Les malfaiteurs ont tranché: la STM doit verser la somme de 2,8 M$ US pour avoir accès à nouveau au contenu des 1 000 serveurs affectés durant l’attaque. L’argent doit être versé sous forme de cryptomonnaie. 

Or, en entrevue avec notre Bureau d’enquête, le directeur général de la STM, Luc Tremblay, a affirmé que l’organisation ne paiera pas un sou. «On ne négocie pas avec des criminels, c’est une question de principe. C’est une politique déjà approuvée par notre conseil d’administration», a-t-il plaidé. 

M. Tremblay assure que le système de sauvegarde qui semble avoir été protégé lors de l’attaque informatique lui permettra de rétablir complètement l’environnement corporatif qui a été durement affecté. 
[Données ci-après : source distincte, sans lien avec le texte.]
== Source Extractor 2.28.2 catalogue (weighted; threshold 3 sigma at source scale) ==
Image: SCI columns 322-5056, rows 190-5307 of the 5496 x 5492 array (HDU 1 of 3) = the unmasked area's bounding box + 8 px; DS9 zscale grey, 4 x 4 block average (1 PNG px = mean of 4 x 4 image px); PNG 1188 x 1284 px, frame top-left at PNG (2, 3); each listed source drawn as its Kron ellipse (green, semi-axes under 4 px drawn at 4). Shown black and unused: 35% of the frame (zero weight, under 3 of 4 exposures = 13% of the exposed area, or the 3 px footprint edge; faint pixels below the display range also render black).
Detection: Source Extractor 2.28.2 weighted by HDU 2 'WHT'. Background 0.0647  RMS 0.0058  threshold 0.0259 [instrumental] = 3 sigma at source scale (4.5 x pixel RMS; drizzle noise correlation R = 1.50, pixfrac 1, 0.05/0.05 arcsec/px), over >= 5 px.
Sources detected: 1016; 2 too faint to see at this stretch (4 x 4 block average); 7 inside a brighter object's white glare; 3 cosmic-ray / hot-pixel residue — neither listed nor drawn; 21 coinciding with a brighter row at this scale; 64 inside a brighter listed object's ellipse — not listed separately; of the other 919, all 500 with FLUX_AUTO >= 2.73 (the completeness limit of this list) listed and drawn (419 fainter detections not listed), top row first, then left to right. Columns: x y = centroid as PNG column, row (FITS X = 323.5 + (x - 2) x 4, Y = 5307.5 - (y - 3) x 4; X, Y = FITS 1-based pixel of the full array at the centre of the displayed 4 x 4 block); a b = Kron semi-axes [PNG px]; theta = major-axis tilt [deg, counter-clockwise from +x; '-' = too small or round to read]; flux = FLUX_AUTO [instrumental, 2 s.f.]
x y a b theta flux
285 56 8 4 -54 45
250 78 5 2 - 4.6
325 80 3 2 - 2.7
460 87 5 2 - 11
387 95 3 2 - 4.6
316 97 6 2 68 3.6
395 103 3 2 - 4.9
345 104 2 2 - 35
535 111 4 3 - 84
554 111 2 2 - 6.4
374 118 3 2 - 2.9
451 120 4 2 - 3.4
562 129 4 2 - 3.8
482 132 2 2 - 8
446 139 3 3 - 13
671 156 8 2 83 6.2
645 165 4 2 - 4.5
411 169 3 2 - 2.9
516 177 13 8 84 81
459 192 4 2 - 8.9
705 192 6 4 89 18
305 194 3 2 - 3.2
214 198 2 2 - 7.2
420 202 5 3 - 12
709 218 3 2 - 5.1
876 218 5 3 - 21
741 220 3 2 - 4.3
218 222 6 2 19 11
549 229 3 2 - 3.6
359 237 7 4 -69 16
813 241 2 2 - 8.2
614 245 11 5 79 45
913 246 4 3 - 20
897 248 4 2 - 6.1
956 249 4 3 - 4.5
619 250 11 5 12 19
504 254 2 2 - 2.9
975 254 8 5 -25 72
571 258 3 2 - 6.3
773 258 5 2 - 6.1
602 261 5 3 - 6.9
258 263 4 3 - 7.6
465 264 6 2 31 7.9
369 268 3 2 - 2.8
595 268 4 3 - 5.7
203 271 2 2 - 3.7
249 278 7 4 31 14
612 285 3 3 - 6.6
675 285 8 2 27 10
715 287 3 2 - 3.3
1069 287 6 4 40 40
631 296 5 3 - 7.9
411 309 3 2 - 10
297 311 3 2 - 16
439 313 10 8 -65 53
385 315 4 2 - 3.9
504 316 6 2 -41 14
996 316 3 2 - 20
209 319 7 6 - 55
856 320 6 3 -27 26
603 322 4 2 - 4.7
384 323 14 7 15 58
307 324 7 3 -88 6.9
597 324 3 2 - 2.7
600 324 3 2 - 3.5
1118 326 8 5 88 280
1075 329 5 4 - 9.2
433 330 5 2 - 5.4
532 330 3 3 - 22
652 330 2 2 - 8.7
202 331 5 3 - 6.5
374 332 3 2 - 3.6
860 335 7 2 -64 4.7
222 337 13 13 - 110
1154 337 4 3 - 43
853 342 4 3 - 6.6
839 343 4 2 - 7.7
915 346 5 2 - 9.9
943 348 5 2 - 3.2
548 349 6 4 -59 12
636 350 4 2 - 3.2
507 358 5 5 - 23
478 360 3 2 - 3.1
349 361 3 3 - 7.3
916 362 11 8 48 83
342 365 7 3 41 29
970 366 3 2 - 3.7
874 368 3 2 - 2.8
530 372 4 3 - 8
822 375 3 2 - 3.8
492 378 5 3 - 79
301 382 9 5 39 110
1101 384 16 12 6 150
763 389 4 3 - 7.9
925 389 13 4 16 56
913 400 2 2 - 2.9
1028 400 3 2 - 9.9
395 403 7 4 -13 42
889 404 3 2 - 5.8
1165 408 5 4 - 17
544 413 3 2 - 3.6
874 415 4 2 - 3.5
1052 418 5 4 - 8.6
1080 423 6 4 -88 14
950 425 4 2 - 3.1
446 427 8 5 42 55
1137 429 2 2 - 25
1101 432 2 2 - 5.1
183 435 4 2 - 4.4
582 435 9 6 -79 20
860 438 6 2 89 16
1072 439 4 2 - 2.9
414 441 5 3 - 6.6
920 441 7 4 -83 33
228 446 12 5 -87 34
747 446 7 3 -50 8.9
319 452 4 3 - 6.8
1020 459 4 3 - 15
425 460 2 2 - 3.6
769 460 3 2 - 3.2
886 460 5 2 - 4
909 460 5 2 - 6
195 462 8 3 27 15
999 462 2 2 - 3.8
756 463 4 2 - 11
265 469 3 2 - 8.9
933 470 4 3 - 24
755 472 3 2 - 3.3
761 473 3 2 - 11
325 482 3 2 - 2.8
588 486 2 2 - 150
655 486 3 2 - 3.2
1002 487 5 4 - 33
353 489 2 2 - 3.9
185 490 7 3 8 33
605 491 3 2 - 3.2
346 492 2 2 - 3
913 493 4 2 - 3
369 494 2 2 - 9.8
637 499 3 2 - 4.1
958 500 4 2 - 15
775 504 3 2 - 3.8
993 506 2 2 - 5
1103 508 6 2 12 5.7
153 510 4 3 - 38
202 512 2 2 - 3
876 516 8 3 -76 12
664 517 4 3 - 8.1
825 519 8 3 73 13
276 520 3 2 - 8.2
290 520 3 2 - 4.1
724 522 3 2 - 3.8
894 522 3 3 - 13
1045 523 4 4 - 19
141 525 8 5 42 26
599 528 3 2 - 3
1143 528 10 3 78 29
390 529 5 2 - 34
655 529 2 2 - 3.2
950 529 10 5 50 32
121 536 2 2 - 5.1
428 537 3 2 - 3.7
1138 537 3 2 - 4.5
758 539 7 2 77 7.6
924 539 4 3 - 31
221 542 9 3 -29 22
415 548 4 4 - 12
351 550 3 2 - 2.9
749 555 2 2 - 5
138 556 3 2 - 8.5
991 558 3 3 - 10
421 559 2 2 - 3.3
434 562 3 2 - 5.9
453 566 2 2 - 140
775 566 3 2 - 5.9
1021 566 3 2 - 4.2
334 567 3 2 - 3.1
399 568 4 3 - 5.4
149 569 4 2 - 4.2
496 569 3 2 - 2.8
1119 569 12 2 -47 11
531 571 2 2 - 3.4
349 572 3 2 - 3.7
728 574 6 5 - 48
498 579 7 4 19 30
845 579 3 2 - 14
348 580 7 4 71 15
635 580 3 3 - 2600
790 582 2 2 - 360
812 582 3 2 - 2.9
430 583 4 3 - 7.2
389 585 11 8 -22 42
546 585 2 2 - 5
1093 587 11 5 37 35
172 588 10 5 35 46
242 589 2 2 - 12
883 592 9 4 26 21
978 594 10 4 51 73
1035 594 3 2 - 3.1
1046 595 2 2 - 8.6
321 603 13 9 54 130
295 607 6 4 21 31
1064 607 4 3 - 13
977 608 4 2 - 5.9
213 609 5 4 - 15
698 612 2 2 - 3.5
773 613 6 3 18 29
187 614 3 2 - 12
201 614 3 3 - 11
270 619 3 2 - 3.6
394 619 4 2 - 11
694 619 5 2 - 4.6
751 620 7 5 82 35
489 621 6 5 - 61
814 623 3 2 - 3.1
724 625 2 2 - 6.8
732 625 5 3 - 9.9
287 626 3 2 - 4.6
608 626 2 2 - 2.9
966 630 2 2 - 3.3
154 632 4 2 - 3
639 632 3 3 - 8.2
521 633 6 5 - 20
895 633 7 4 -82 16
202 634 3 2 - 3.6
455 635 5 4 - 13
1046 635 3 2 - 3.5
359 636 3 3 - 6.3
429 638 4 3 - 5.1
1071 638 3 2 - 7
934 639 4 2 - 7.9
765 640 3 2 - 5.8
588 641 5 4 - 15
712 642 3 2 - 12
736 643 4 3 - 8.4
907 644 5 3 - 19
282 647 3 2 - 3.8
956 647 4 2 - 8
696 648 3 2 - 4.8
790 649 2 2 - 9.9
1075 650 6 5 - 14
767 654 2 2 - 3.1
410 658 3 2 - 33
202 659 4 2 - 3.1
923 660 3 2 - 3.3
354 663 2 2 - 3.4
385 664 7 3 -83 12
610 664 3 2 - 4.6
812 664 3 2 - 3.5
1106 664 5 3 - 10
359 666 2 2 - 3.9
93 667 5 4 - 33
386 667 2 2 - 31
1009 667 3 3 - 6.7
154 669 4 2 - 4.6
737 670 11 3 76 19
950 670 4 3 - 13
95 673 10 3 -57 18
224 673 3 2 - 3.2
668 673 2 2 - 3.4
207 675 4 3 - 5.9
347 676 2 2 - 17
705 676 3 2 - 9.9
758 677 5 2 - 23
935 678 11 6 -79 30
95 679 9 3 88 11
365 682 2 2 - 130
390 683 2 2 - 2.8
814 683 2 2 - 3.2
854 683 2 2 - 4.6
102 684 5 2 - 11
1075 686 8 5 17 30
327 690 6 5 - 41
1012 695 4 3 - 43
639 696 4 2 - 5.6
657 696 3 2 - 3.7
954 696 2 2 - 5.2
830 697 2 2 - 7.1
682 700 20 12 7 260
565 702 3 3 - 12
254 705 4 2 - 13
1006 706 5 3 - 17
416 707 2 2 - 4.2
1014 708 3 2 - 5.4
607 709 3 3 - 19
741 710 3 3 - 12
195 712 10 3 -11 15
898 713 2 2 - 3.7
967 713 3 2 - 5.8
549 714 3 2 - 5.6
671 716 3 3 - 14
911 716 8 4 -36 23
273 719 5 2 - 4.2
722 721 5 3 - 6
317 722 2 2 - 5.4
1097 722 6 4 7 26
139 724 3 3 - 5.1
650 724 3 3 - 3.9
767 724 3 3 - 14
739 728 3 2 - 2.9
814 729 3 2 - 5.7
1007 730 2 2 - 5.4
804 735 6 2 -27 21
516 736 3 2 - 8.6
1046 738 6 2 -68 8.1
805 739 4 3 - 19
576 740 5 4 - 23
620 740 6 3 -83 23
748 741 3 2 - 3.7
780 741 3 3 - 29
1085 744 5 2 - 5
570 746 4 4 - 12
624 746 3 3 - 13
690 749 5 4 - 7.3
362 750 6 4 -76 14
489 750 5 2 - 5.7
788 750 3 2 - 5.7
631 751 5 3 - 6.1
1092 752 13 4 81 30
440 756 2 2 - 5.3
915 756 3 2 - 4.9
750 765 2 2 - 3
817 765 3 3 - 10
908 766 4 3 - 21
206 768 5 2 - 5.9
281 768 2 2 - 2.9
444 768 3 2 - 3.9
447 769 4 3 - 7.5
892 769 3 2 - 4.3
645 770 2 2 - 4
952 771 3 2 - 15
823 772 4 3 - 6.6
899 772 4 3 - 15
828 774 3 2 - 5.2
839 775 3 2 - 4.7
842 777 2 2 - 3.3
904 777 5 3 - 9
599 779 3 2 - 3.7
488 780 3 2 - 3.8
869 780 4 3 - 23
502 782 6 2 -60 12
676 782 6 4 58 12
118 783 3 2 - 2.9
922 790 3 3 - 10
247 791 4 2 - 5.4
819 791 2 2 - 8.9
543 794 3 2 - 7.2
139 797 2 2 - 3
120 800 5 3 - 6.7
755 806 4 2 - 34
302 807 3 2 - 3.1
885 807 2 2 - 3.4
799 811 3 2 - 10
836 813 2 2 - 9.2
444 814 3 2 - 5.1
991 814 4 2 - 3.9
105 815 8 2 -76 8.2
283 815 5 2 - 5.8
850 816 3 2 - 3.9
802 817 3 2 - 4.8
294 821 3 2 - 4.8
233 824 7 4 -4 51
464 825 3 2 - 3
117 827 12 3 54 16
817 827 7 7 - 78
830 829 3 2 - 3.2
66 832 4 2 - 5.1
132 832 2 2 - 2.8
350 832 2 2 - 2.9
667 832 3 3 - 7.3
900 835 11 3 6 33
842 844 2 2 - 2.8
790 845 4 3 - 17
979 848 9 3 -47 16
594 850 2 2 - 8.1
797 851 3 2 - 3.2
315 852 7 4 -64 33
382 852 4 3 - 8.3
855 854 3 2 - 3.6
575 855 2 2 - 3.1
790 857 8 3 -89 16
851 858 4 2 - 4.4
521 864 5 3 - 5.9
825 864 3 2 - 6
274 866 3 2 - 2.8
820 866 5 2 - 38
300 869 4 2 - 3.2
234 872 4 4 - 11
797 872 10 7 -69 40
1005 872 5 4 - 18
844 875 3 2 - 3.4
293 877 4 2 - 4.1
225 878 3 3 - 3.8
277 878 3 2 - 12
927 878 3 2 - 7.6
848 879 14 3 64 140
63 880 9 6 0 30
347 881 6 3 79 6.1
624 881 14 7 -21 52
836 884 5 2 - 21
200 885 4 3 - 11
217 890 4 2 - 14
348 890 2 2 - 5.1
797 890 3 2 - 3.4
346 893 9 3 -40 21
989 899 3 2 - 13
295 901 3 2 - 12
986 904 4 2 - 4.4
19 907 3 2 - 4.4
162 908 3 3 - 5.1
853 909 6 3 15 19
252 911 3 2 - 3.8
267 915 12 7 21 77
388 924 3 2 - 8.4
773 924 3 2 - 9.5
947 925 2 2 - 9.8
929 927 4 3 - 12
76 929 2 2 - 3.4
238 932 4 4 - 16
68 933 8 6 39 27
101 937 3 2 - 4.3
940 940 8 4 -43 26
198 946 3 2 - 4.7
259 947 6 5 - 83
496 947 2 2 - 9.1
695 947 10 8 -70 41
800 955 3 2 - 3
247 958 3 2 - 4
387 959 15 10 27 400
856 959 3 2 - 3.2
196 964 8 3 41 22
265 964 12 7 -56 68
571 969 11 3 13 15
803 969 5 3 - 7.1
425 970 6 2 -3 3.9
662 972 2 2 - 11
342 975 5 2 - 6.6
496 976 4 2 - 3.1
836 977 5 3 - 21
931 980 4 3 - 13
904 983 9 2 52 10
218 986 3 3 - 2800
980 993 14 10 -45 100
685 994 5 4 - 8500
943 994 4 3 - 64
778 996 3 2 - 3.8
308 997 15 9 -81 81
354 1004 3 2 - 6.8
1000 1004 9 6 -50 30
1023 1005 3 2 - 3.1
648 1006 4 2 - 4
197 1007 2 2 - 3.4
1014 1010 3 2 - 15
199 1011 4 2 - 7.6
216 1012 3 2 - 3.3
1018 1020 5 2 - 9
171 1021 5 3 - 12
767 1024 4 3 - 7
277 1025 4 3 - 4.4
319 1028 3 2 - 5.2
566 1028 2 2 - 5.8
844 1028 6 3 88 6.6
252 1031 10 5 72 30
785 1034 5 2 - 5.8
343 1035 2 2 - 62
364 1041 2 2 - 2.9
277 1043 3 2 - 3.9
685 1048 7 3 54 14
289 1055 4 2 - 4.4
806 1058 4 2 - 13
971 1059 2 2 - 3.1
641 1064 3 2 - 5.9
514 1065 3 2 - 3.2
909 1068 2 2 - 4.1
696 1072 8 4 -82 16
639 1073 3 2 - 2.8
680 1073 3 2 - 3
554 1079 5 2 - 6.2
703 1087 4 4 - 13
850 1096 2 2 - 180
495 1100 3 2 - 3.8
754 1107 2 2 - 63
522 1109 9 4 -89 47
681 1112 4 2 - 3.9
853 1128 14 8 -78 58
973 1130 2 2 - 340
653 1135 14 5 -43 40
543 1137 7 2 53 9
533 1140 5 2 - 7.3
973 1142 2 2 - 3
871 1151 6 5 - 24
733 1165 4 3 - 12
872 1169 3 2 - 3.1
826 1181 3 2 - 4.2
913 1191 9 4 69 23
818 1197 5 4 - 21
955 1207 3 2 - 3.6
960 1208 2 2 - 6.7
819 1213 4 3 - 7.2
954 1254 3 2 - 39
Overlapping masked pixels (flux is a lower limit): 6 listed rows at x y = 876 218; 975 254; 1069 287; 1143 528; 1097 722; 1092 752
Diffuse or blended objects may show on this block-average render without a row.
Un travail ardu, long et coûteux, admet-il. «Nos assureurs sont impliqués. On avait une police pour ça», a précisé le dg, incapable d’estimer les coûts pour l’instant. «Le plus gros impact, c’est le jus de bras qu’on a mis pour tout remonter ça (...) Ça ne coûtera pas si cher. Ça va rentrer amplement sous le montant de la couverture d’assurance. Ça ne devrait rien coûter au contribuable.» 

Pas de vol  

À la suite de plusieurs analyses, la STM estime maintenant qu’aucune donnée n’a été dérobée par les pirates. «Il n’y a rien qui laisse croire qu’il y a eu des données qui ont été volées», a indiqué M. Tremblay. 

D’ailleurs, l’organisation assure que 77% des systèmes de production sont à nouveau opérationnels. 

Le dg a également confirmé qu’il s’agit d’une attaque de type RansomExx. Elle s’est produite à la suite d’un courriel d’hameçonnage, indique l’organisation. 

«Seule l’enquête, qui d’ailleurs se poursuit, pourra identifier formellement le virus utilisé. D’ici là, la Société ne divulguera aucun autre détail afin de ne pas nuire à l'enquête», a indiqué l’organisation. 

De nombreux corps policiers participent d’ailleurs à l’enquête afin de comprendre comment l’attaque a pu déjouer la sécurité informatique de la STM. 

«Ce n’est pas quelque chose qu’on peut considérer de seulement montréalais», a mentionné M. Tremblay.